Abstract

Particle-tracking simulation offers a fast and robust alternative to conventional numerical discretization techniques for modeling solute transport in subsurface formations. A common challenge is that the modeling scale is typically much larger than the volume scale over which measurements of rock properties are made, and the scale-up of measurements have to be made accounting for the pattern of spatial heterogeneity exhibited at different scales. In this paper, a statistical scale-up procedure developed in our previous work is adopted to estimate coarse-scale (effective) transition time functions for transport modeling, while two significant improvements are proposed: considering the effects of non-stationarity (trend), as well as unresolved (residual) heterogeneity below the fine-scale model. Rock property is modeled as a multivariate random function, which is decomposed into the sum of a trend (which is defined at the same resolution of the transport modeling scale) and a residual (representing all heterogeneities below the transport modeling scale).
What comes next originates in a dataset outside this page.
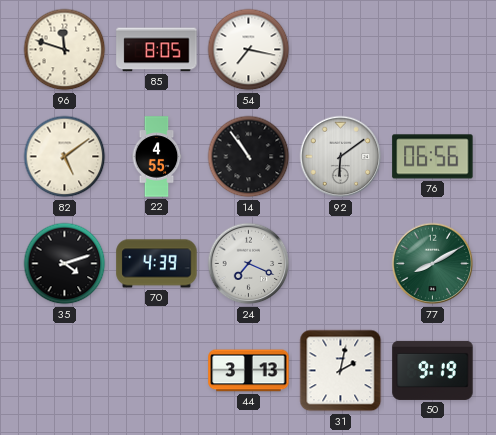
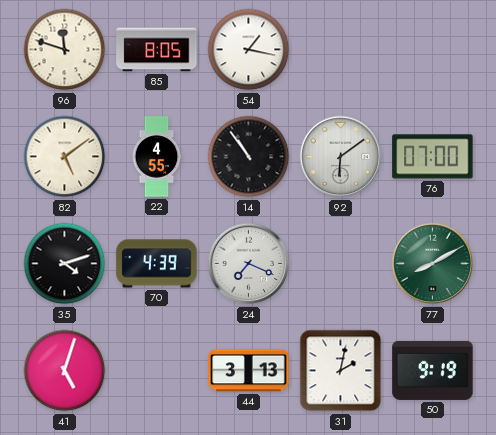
54: 7:17 -> 1:17
76: 06:56 -> 07:00
41: none -> 5:03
To construct realizations of a given rock property at the transport modeling scale, multiple realizations of the residual components are sampled. Next, a flow-based technique is adopted to compute the effective transport parameters: firstly, it is assumed that additional unresolved heterogeneities occurring below the fine scale can be described by a probabilistic transit time distribution; secondly, multiple realizations of the rock property, with the same physical size as the transport modeling scale, are generated; thirdly, each realization is subjected to particle-tracking simulation; finally, probability distributions of effective transition time function are estimated by matching the corresponding effluent history for each realization with an equivalent medium consisting of averaged homogeneous rock properties and aggregating results from all realizations. The proposed method is flexible that it does not invoke any explicit assumption regarding the multivariate distribution of the heterogeneity.